On Wednesday afternoon, the 24-year-old was arrested for felony domestic violence. But while details were initially scarce, Bridge’s wife, Mychelle Johnson, took it upon herself to fill in the blanks on Friday.
“I hate that it has come to this but I can’t be silent anymore,” she wrote on Instagram. “I’ve allowed someone to destroy my home, abuse me in every way possible and traumatize our kids for life. I have nothing to prove to the world, but I won’t allow anyone who could do something so horrible to have no remorse and paint a picture of something I’m not.”
She then went on to detail the injuries that she allegedly incurred during her domestic dispute—“a fractured nose, wrist, torn eardrum, torn muscles in my neck from being choked until i went to sleep [with] a severe concussion”—and insisted that “I don’t need sympathy, I just don’t want this happening to anyone else. I just want this person to get help, my kids deserve better.”
Making this revelation even more shocking was a series of bruised, battered, and bloodied images that Johnson posted documenting her injuries, in addition to a heartbreaking video of her son on Facetime detailing what he had allegedly witnessed.

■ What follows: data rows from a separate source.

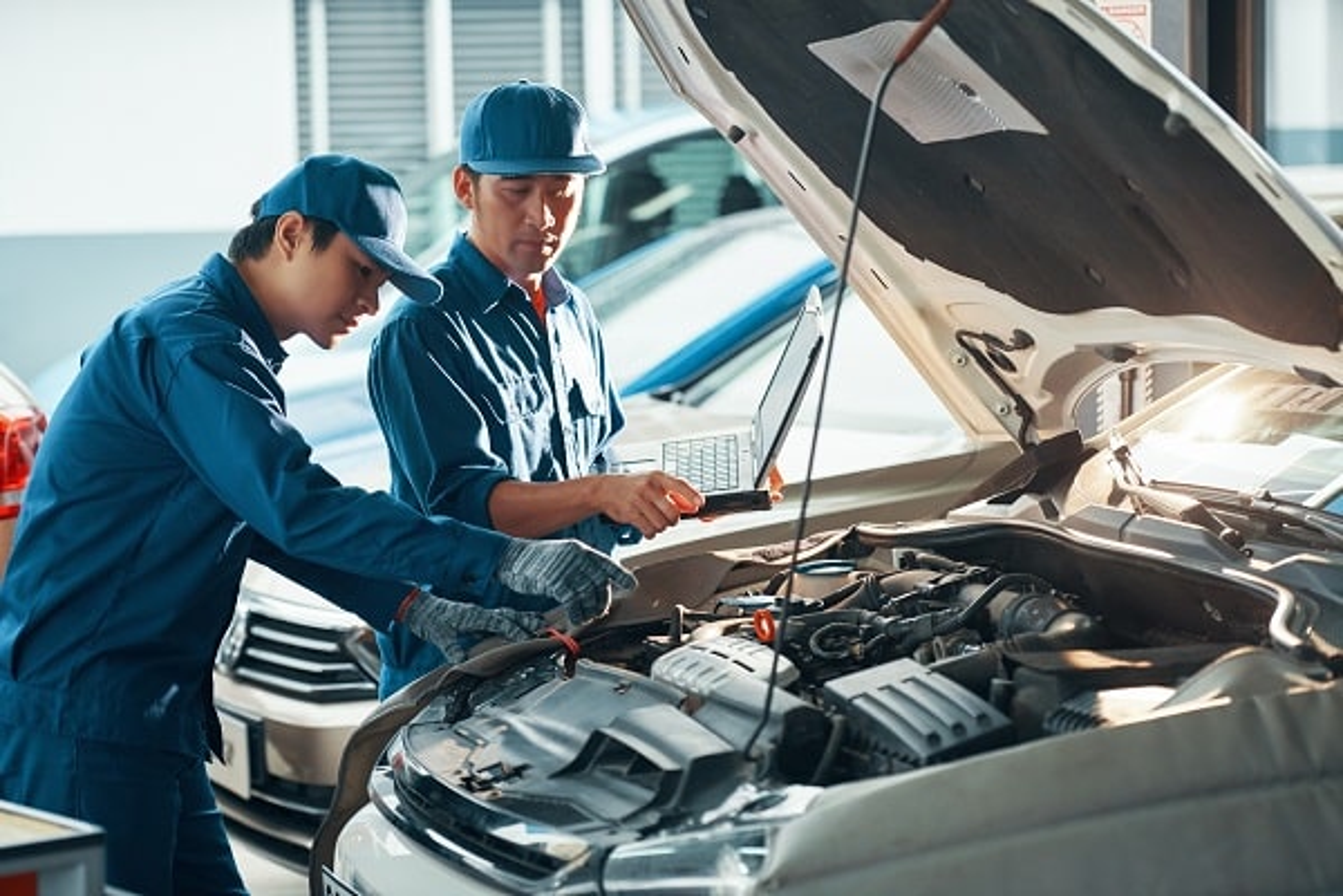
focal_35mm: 102
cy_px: 448
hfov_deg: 20.0
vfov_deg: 13.4
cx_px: 672
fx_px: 3805
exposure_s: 1/250
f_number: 4
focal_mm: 102
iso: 800
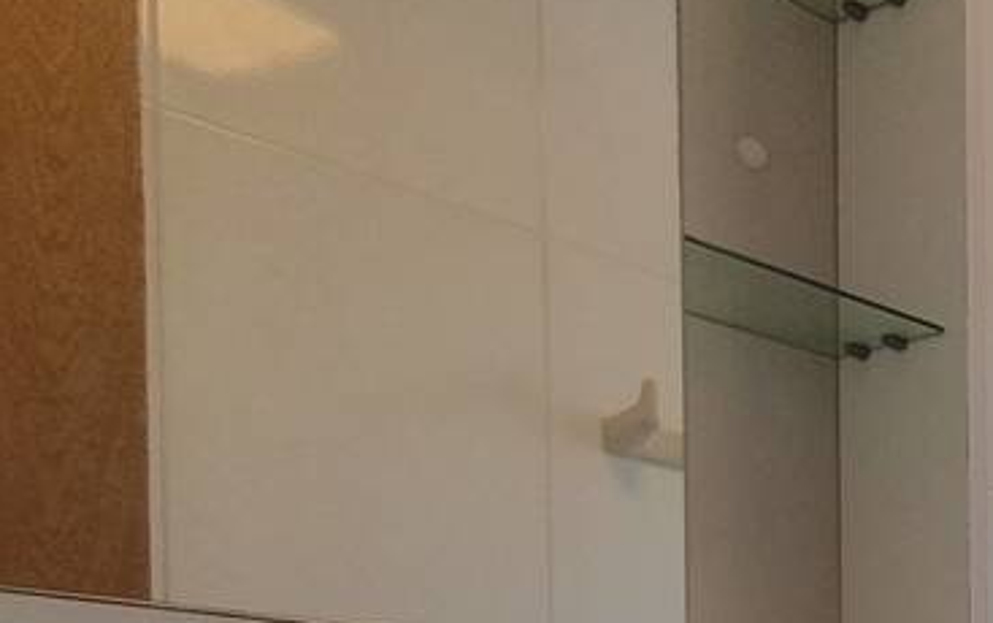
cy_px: 837
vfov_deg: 21.4
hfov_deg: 24.5
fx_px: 1462
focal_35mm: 54
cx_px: 1637
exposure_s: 1/122
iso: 50
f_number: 2.2
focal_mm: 1.8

“Daddy choked mommy,” the child explains. He then goes on to reveal that during the violent dispute between his parents, Bridges threw Johnson’s phone out the window—presumably to prevent her from getting the type of help that would put the budding NBA superstar behind bars.
Naturally, this disturbing ordeal has made Bridges’ potential suitors reluctant to offer a lucrative contract. But that decision shouldn’t be based on salary cap hits or the toil of navigating the league’s personal conduct policy. It should be rooted in basic human decency—and a refusal to employ or be associated with any player who would physically or sexually harm another human being despite their ability to throw touchdowns, hit home runs, or dunk a basketball. And while this isn’t the first time that I’ve addressed domestic violence in professional sports, this is one of the rare instances in which the NBA—as a respectable business entity with a relatively pristine reputation—finds itself at a crossroads.
Miles Bridges has proven himself to be a coward who has desecrated the sanctity of his home, his family, and in turn, his own flesh and blood. As his wife courageously stated, “it’s unethical, it’s immoral, it’s truly SICK” that she’s been silenced for so long and put in a position to “continue to lie to protect this person.” So if she can muster the extraordinary degree of courage that it took to expose this monster for who he truly is, instead of seizing this opportunity to sign another talented forward on the cheap, NBA execs should heed her testimony and prohibit him from ever touching an NBA court again.